# Just I need to know the way , Please need your help



## Shams (Apr 27, 2012)

Hi everybody ,

I live in Egypt and I want to become mason and I can't find anyone help me in Egypt
so can I find here the help 
please I want know the way 
please help


----------



## Txmason (Apr 27, 2012)

Egypt	Freemasonry was banned in Egypt in 1964. An internet search will reveal a "Regular Grand Lodge of Egypt" but this is a bogus group, part of the irregular and unrecognized "Regular Grand Lodge of England" which you can read about in detail here. Should you become associated with this organization, you will never be welcomed in any of the tens of thousands of regular/recognized Masonic lodges throughout the world.
Further, a particularly immature internet gadfly - Brad Cofield - has created a series of internet web sites identified as "Egyptian Freemasonry". These have no connection whatsoever with Egypt, Freemasonry, or reality and are simply more of Brad's puerile attempts to garner attention. You can read more about him here.

Via: http://www.masonicinfo.com/grandlodges.htm

Looks like there is not a true Masonic Grand Lodge in Egypt.


----------



## polmjonz (Apr 28, 2012)

Ha yea the "regular" such and such I almost went down that road but thanks to a friend and brother I was  caused to do some further research and am happy I delayed my travels.

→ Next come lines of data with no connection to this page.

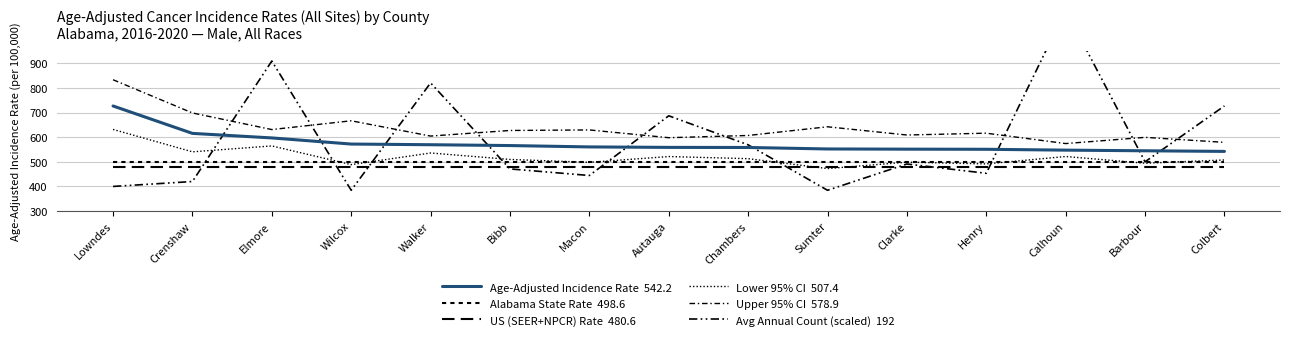

What position from the right is Crenshaw?

14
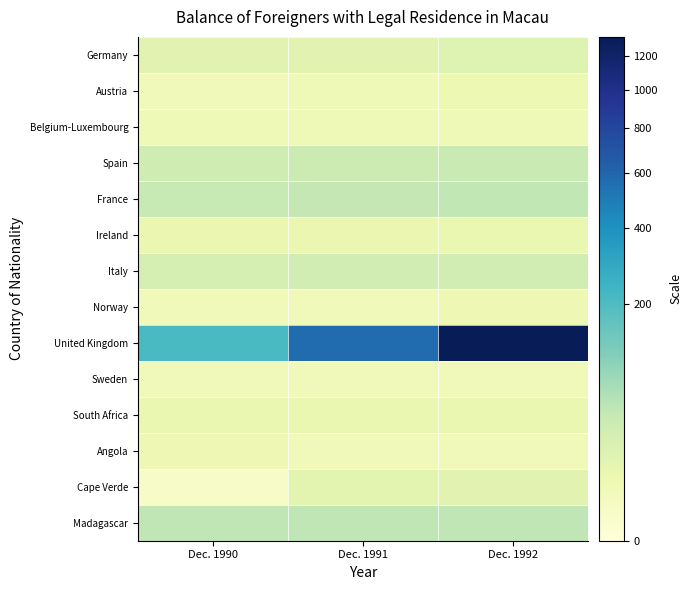

Which series has the largest total across all categories?

United Kingdom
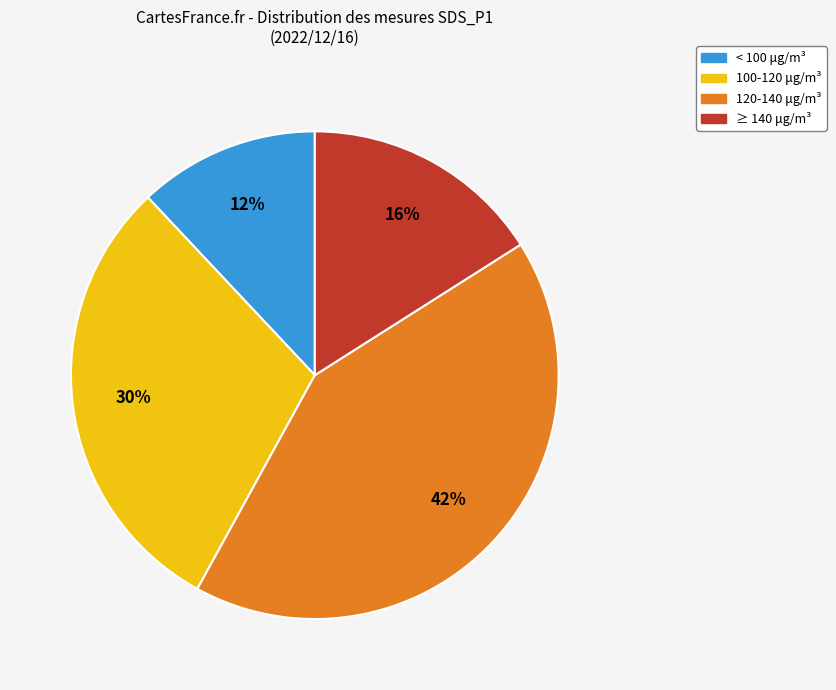

Is there any slice that represents more than half of the pie?

No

To the OP sorry for the thread jack and it appears that the middle east region is a very difficult area to become a Freemason.  Good luck Sir.


----------



## Shams (Apr 28, 2012)

thanks brothers 
just I search for anyone who know anything about Freemason in Egypt to contact with him 
and I will still search and god with me 
thanks and if any one can help me I wait


----------